Fresh bread and pastries, bought that morning – the bakery’s open and waiting for you...
Good old fashioned newspaper, on actual paper – leaf through at leisure and save the puzzles pages for last.
Leaf tea. In a pot. Steeped for the correct amount of time...bliss. We’re fans of the range by Noble & Savage.
DIY freshly squeezed juice – three little words that most of us tend to outsource in our busy lives
Slow-drip coffee – time to finally use that Chemex brew kit you bought yourself way back!

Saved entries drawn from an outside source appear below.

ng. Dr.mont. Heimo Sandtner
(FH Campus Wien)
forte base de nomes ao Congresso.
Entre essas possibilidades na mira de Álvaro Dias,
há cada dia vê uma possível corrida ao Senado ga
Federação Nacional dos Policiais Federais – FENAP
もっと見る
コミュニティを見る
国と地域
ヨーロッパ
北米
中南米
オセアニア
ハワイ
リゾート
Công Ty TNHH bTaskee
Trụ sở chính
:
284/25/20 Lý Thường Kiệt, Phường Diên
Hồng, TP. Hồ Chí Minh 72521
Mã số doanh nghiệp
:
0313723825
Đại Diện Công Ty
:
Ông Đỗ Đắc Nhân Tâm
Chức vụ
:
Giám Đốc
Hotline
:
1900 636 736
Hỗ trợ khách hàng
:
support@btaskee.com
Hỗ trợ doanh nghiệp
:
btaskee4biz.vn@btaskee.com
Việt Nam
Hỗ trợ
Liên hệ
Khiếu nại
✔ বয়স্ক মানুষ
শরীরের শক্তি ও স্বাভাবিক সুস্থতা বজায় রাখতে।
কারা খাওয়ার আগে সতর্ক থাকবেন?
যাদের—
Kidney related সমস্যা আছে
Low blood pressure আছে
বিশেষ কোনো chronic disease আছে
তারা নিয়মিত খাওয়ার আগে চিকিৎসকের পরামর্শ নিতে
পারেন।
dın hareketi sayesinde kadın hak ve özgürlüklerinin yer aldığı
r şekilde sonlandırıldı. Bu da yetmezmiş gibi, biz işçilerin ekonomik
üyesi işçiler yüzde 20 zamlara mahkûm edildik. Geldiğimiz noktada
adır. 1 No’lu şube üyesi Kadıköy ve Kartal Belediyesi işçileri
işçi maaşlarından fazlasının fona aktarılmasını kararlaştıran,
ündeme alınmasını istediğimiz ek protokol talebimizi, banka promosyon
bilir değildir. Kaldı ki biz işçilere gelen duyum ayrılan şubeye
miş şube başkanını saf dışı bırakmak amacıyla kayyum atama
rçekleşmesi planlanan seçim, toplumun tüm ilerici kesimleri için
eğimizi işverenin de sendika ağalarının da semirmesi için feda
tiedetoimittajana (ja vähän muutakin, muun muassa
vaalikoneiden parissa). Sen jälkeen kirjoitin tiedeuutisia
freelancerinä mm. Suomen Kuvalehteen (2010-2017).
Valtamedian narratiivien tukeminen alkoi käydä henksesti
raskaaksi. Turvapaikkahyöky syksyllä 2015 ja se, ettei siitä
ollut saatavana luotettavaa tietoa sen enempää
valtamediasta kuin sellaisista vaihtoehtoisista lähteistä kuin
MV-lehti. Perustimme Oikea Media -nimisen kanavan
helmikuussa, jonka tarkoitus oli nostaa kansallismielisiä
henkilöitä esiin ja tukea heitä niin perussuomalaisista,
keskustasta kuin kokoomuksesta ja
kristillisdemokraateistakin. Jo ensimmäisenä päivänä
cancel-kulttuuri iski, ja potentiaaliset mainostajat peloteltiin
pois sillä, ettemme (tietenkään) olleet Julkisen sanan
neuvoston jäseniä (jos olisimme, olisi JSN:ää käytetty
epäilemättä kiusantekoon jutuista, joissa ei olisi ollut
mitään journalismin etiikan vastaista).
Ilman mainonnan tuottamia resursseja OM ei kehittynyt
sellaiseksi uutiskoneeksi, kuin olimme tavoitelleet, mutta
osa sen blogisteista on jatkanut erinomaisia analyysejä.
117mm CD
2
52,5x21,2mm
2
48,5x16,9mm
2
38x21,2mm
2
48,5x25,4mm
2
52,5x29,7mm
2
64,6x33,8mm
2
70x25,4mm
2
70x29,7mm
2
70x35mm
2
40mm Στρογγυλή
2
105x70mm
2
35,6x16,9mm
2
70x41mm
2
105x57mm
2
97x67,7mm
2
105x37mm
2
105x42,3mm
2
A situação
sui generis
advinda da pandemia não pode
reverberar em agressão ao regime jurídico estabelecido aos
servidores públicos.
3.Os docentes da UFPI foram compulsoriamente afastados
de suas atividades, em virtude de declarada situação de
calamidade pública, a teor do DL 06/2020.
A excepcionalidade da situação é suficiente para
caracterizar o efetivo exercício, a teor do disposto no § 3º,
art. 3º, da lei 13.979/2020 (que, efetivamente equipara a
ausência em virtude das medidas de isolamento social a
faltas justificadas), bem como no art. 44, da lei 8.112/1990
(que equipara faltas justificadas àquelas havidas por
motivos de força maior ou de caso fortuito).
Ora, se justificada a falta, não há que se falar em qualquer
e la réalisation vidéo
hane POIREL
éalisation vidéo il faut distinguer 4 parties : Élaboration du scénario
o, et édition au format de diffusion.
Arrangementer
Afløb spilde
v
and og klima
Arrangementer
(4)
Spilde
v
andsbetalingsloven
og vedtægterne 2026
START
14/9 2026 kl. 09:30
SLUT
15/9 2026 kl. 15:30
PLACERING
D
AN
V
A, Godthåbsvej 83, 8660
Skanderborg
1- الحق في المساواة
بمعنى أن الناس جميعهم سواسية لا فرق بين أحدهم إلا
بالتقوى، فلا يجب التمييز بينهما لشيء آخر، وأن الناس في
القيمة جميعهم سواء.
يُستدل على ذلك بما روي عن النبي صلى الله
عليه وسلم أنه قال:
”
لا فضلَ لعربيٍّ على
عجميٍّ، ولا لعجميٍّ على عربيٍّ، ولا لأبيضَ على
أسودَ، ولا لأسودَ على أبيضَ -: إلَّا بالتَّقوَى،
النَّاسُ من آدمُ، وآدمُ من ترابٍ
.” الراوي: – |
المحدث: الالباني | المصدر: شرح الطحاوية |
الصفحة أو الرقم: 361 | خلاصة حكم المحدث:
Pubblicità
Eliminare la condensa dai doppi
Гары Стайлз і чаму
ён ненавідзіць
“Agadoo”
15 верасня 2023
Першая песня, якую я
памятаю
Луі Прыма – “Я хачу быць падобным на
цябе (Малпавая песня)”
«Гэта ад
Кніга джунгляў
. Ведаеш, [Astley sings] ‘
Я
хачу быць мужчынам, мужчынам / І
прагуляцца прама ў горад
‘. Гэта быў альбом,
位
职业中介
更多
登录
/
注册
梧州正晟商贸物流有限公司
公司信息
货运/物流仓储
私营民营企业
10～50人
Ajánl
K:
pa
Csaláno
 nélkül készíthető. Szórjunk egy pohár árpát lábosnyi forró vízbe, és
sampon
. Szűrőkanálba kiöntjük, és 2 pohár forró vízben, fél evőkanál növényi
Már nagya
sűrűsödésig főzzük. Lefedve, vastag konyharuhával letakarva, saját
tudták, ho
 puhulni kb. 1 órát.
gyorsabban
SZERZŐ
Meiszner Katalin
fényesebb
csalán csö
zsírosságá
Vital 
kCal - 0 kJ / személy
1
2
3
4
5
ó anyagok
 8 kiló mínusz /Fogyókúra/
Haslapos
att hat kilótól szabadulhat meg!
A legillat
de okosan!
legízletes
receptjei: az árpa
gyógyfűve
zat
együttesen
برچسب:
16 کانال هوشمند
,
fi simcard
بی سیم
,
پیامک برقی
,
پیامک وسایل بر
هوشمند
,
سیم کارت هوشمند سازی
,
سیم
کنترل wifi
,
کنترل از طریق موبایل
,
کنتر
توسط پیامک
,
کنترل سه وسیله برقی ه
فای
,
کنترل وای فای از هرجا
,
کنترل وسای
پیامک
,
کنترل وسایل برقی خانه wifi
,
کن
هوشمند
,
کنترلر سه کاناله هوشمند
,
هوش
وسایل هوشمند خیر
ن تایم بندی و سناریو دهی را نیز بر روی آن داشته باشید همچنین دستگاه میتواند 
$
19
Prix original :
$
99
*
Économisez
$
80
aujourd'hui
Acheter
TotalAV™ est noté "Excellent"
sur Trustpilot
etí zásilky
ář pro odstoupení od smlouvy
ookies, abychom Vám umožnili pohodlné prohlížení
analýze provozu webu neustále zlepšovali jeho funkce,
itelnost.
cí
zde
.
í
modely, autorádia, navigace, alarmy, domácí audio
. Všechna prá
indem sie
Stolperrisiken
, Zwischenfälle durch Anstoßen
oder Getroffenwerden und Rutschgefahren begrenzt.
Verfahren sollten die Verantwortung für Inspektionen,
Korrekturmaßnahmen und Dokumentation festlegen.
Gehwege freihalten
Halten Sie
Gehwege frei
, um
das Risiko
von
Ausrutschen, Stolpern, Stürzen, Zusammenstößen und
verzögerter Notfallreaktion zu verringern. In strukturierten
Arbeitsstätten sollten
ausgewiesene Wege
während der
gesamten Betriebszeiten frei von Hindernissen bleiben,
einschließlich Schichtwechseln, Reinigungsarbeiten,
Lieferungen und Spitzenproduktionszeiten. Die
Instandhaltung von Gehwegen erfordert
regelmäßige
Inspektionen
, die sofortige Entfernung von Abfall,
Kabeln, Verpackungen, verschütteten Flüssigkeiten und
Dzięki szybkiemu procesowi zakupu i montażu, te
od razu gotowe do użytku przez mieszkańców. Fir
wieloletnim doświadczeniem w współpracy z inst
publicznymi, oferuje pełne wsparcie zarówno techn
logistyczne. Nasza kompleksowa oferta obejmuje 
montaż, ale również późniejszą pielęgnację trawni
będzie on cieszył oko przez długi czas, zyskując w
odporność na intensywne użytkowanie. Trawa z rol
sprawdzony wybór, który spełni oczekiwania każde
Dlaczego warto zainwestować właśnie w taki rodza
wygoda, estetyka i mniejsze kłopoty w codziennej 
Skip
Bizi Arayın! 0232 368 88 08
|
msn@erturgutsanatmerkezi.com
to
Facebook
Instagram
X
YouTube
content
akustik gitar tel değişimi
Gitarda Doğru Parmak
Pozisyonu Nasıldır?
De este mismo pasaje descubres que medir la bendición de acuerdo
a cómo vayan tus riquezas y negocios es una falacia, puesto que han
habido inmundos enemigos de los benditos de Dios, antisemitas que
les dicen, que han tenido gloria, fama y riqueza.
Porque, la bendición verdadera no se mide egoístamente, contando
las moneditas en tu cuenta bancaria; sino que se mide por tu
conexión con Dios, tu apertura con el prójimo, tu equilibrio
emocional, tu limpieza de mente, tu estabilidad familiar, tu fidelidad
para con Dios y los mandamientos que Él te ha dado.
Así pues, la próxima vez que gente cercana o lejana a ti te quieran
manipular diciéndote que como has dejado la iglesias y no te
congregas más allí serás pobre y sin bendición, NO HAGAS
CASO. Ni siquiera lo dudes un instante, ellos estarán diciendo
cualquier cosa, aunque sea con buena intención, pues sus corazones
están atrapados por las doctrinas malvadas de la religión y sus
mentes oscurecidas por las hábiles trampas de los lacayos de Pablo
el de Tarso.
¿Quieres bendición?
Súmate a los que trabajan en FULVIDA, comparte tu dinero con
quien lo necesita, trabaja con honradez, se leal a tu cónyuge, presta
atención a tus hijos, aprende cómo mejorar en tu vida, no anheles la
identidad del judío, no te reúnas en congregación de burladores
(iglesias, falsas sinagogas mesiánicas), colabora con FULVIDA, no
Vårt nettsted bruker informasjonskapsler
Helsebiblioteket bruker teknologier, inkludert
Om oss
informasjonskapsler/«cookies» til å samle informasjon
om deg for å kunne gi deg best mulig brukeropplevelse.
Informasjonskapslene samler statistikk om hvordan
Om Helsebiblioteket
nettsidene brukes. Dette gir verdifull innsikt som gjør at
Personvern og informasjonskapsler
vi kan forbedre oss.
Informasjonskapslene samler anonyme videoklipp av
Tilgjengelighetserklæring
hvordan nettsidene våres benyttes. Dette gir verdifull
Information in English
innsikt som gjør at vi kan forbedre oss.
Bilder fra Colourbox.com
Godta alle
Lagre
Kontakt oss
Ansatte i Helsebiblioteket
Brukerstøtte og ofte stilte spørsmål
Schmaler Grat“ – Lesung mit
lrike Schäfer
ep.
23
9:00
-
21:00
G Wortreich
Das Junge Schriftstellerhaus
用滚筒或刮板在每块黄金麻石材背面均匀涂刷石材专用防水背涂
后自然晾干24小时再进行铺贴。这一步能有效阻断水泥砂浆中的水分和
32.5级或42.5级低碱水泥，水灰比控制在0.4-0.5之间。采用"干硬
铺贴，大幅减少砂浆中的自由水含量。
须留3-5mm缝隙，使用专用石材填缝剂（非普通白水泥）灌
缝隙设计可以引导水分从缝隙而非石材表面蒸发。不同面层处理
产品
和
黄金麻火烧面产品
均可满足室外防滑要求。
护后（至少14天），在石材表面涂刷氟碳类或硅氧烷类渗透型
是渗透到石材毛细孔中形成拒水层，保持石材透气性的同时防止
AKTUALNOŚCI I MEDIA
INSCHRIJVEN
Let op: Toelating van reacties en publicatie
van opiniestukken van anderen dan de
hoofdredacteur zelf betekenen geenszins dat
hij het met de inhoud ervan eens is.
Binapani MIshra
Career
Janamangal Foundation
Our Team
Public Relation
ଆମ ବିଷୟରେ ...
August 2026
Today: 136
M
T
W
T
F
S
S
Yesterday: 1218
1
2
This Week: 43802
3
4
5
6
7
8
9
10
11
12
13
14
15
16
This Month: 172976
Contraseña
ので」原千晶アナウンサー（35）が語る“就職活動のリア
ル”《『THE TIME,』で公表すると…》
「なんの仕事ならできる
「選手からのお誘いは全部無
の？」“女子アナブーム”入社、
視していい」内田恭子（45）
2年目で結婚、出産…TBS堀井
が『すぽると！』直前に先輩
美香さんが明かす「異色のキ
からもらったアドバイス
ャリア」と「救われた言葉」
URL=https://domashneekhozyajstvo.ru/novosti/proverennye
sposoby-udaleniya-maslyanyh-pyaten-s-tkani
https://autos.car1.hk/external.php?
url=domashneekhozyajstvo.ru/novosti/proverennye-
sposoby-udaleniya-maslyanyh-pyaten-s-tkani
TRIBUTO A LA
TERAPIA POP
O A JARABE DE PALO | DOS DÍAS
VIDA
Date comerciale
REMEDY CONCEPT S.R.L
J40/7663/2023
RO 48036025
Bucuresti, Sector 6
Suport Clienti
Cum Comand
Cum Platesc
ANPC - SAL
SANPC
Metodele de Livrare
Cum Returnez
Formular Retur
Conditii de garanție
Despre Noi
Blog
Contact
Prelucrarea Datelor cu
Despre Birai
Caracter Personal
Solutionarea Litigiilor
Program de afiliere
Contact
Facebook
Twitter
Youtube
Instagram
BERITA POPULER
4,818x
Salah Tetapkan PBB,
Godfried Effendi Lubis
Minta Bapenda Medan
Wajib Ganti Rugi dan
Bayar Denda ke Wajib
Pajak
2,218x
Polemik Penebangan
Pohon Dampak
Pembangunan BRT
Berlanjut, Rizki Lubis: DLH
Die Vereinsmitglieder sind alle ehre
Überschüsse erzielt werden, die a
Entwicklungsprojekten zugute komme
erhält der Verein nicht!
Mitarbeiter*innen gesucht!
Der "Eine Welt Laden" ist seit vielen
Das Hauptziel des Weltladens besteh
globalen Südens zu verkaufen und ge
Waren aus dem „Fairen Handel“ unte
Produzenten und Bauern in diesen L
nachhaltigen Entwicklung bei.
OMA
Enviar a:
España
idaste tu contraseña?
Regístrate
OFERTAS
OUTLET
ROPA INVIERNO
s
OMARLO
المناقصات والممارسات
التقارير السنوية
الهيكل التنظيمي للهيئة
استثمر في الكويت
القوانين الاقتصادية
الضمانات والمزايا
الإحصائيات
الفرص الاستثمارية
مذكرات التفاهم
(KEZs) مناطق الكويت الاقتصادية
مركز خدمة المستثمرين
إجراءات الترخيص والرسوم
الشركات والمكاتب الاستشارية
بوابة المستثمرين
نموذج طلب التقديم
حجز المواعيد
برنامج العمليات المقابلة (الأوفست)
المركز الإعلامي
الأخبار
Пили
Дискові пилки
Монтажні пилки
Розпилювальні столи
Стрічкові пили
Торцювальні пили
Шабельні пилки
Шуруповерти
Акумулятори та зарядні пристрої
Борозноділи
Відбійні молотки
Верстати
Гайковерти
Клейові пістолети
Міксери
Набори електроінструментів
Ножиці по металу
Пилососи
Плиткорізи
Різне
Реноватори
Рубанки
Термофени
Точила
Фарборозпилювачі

Save our shells! Egg shells are pretty much just calcium carbonate… our bones love it, and so do plants. If you have a veggie patch, right about now you might be harvesting the last of summer’s bounty and feeding the soil to encourage lush growth on your upcoming winter plantings. Eggshells can be added to compost to enrich it, or crushed and mixed in with the soil in your garden bed – the shell breaks down very slowly, so in this way you’ll be feeding the roots of future plants. Indoor plants can benefit from your daily egg consumption, too. Rinse empty shells, removing any sticky bits, and dry out on a windowsill or uncovered in the fridge. Crush somewhat then pour over boiling water and let steep until it cools to room temperature. Strain and use to feed plants.